## Exercise description
Within the material below, transcribe exactly the lines from the one holding "sem_contrato, CAPELINHA: 70 -> 50.3" through the one holding "militar_ou_empregador, PEDRA AZUL: 4.5", keeping both ends and skipping the rest.

## Information supplied

****************************************

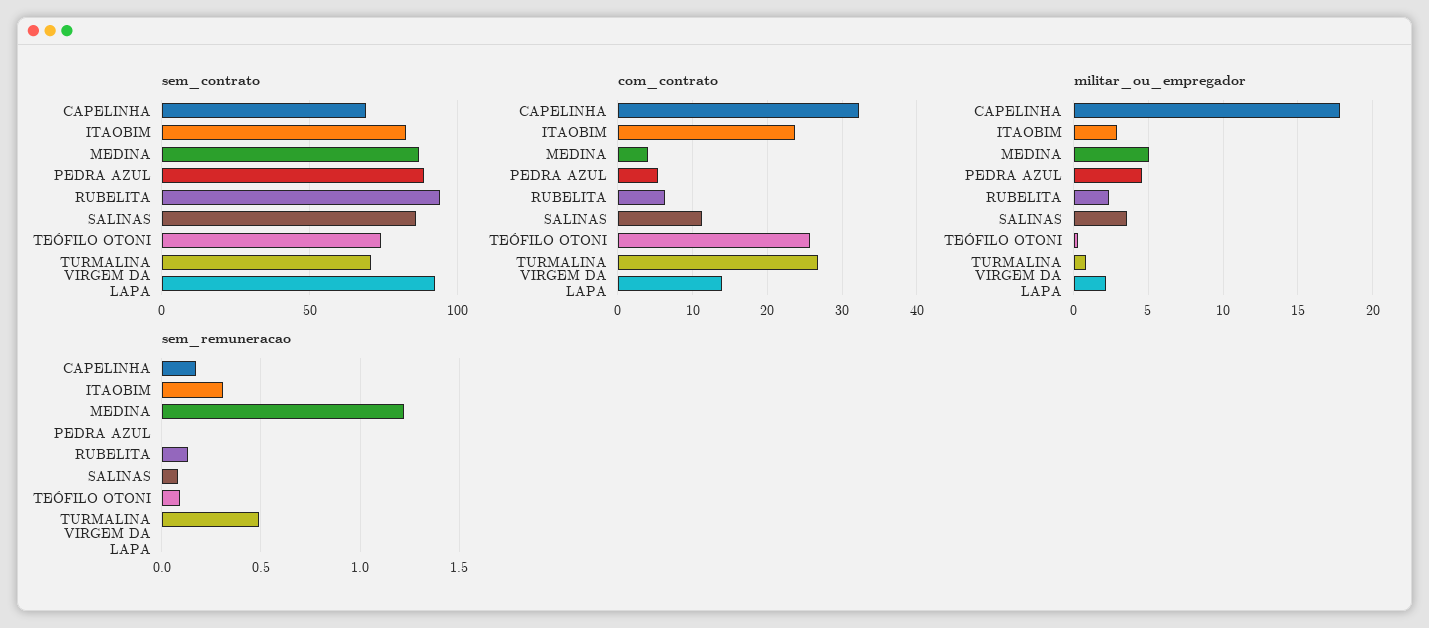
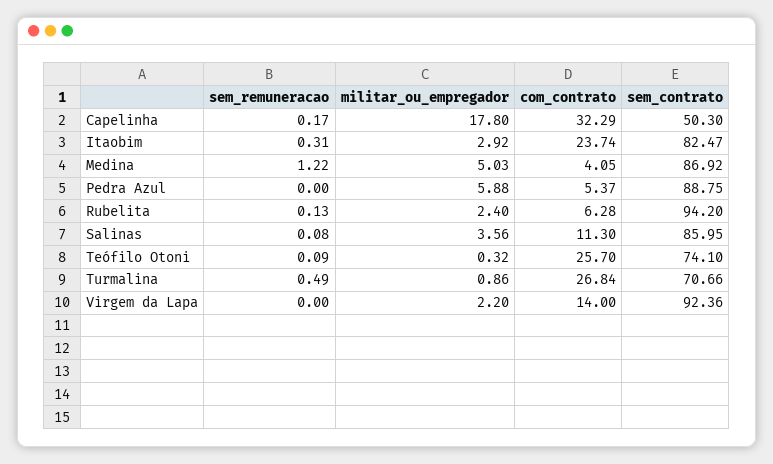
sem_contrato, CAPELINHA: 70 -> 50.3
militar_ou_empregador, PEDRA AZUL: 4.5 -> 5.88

****************************************

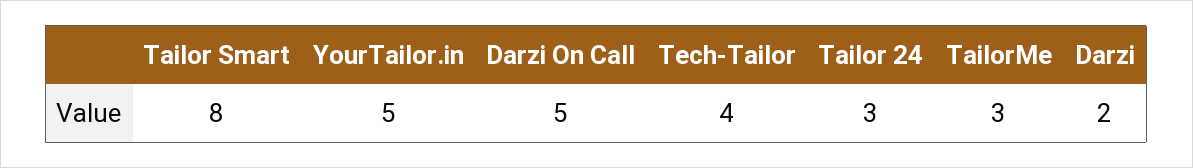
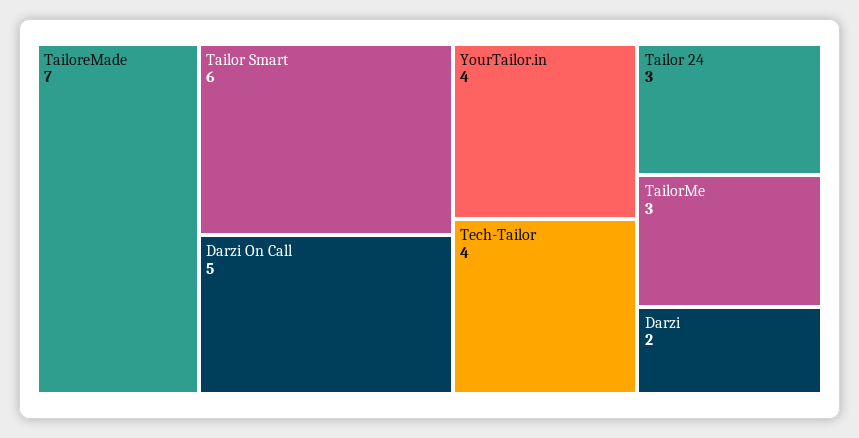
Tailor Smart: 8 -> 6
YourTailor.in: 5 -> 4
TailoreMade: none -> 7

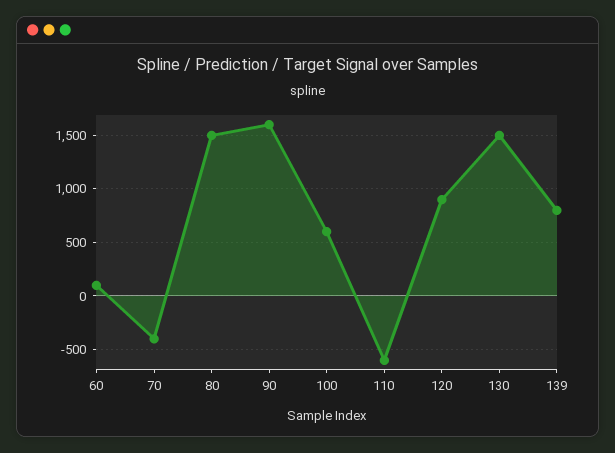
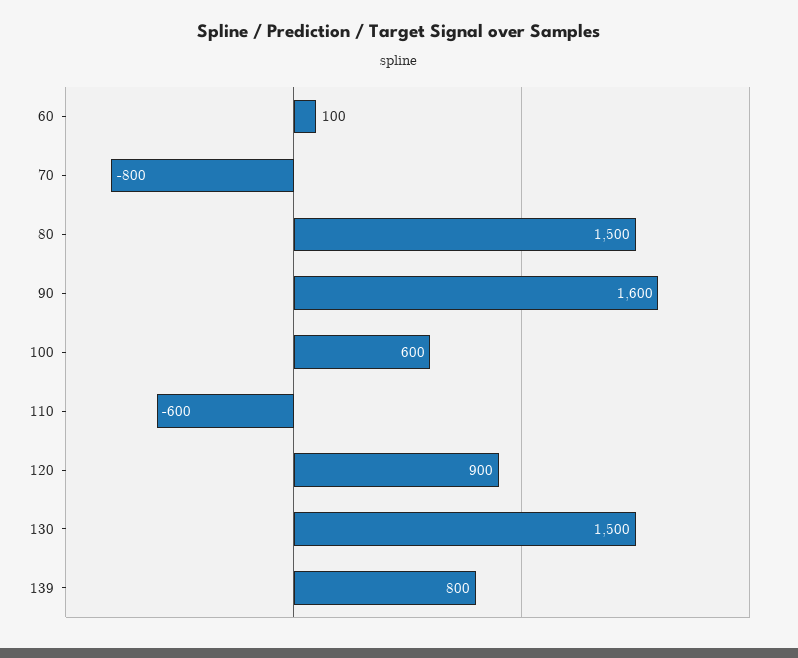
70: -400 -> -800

****************************************

## Expected answer
sem_contrato, CAPELINHA: 70 -> 50.3
militar_ou_empregador, PEDRA AZUL: 4.5 -> 5.88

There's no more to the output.